Ferric carbide nanocrystals encapsulated in nitrogen-doped carbon nanotubes as an outstanding environmental catalyst

Abstract

Nitrogen-doped carbon nanotubes encapsulating iron carbide (Fe3C) nanocrystals (Fe3C@NCNT) were fabricated by a simple and direct pyrolysis method using melamine and ferric chloride as the C, N and Fe precursors. The surface morphology, structure and composition of the Fe3C@NCNT materials were thoroughly investigated. The nanomaterials were employed as novel catalysts for peroxymonosulfate (PMS) activation; outstanding efficiency, high stability and excellent reusability were observed in the catalytic oxidation of organics.
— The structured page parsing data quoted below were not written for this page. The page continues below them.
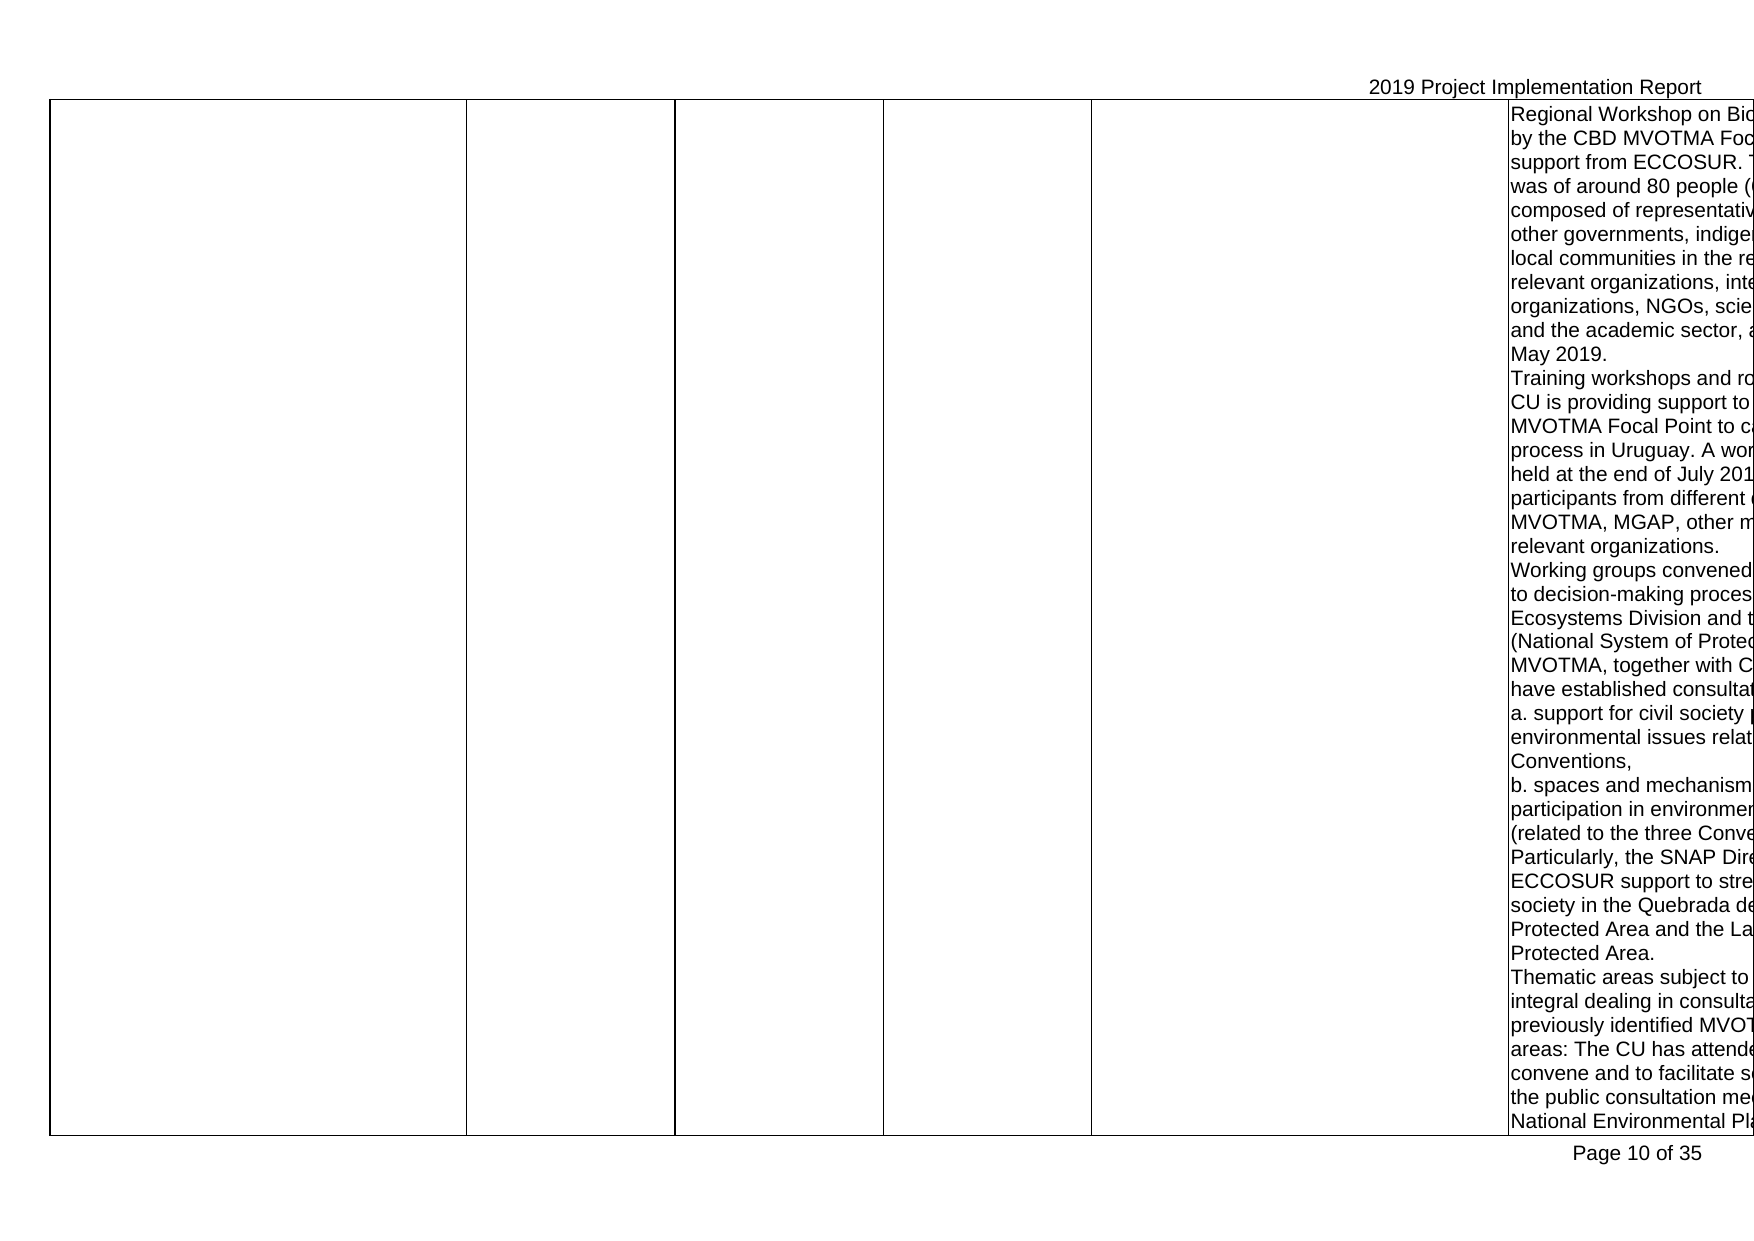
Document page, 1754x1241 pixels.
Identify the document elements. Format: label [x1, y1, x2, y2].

table_cell [1092, 100, 1508, 1134]
table_cell [884, 100, 1091, 1134]
table_cell [1509, 100, 1753, 1134]
table_cell [467, 100, 674, 1134]
table_cell [676, 100, 883, 1134]
table_cell [51, 100, 466, 1134]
The encapsulated Fe3C nanoparticles played a key role in the emerging synergetic effects of the carbide and the protective graphitic layers. In addition, the quaternary N and trace amounts of iron on the CNT surface acted as the active sites. Various quenching experiments were carried out to elucidate the catalytic mechanism of Fe3C@NCNT. It was found that singlet oxygen, superoxide, sulfate and hydroxyl radicals worked together to degrade phenol solutions. Due to their simple synthesis method, low-cost precursors, unique structure and excellent catalytic activity and stability, these novel iron-carbide-based composites have great potential as new strategic materials for environmental catalysis.